Significance Metasurfaces are optical elements that can mimic and expand on the functionality of refractive optics with a comparatively thin and planar profile. Transmissive metasurfaces suffer from high optical loss at visible wavelengths because of currently used materials and fabrication techniques. This work introduces metasurfaces that operate across the visible spectrum with high efficiencies. As the basis of our metasurfaces, we used a common material, titanium dioxide, and a fabrication method based an atomic layer deposition that creates highly anisotropic nanostructures. The results presented here provide an important advance for realizing optical components at visible wavelengths—e.g., lenses, holograms, and phase shifters—with orders of magnitude reduction in thickness compared with traditional refractive optics. Metasurfaces are planar optical elements that hold promise for overcoming the limitations of refractive and conventional diffractive optics. Original dielectric metasurfaces are limited to transparency windows at infrared wavelengths because of significant optical absorption and loss at visible wavelengths. Thus, it is critical that new materials and nanofabrication techniques be developed to extend dielectric metasurfaces across the visible spectrum and to enable applications such as high numerical aperture lenses, color holograms, and wearable optics. Here, we demonstrate high performance dielectric metasurfaces in the form of holograms for red, green, and blue wavelengths with record absolute efficiency (>78%).
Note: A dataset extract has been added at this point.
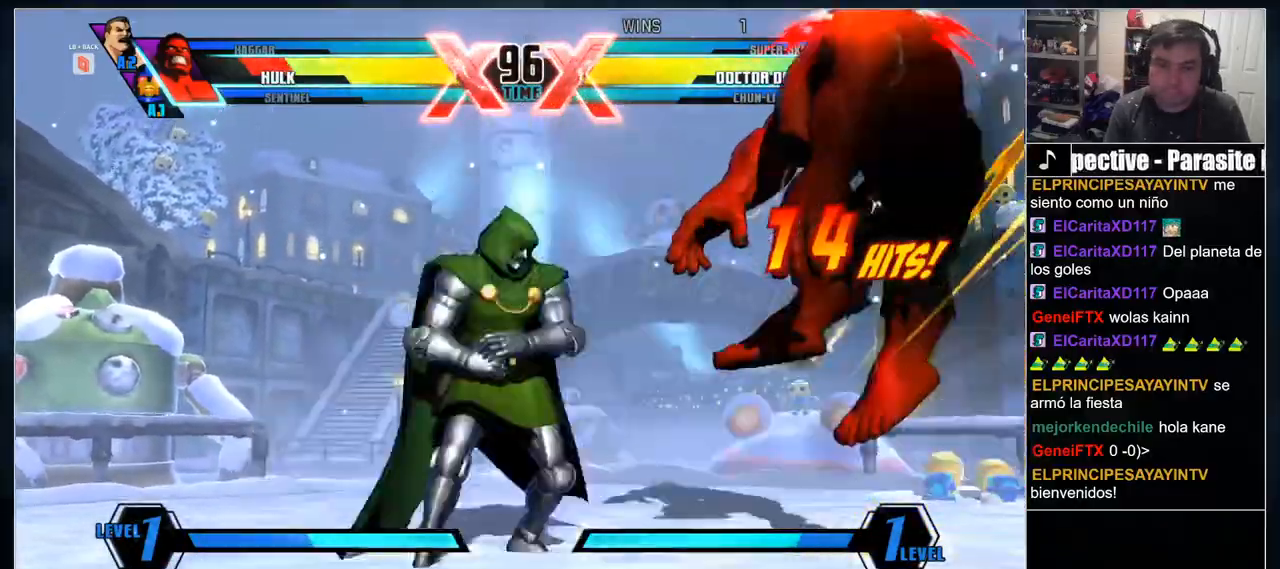
{"dt_ms": 1000, "buttons": [], "events": [[133, "SQUARE", "down"], [200, "SQUARE", "up"], [300, "SQUARE", "down"], [400, "SQUARE", "up"], [483, "SQUARE", "down"], [550, "SQUARE", "up"], [617, "SQUARE", "down"], [717, "SQUARE", "up"], [783, "SQUARE", "down"], [883, "SQUARE", "up"]]}
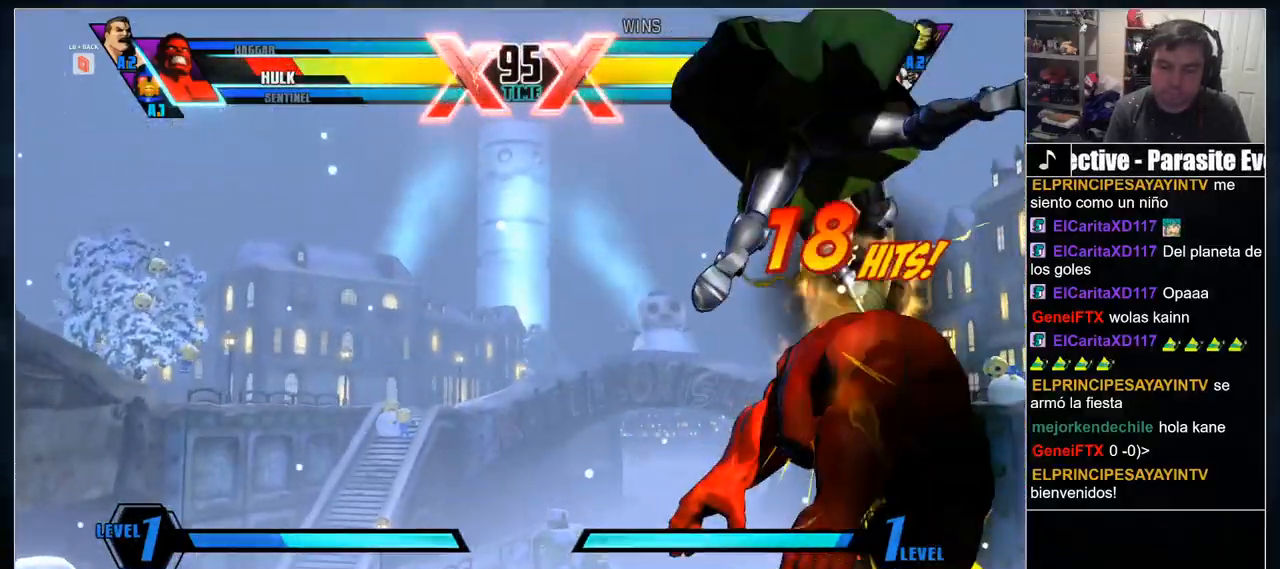
{"dt_ms": 500, "buttons": [], "events": [[17, "L1", "down"], [117, "L1", "up"], [183, "L1", "down"], [267, "L1", "up"], [333, "L1", "down"], [400, "L1", "up"]]}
We use atomic layer deposition of amorphous titanium dioxide with surface roughness less than 1 nm and negligible optical loss. We use a process for fabricating dielectric metasurfaces that allows us to produce anisotropic, subwavelength-spaced dielectric nanostructures with shape birefringence. This process is capable of realizing any high-efficiency metasurface optical element, e.g., metalenses and axicons.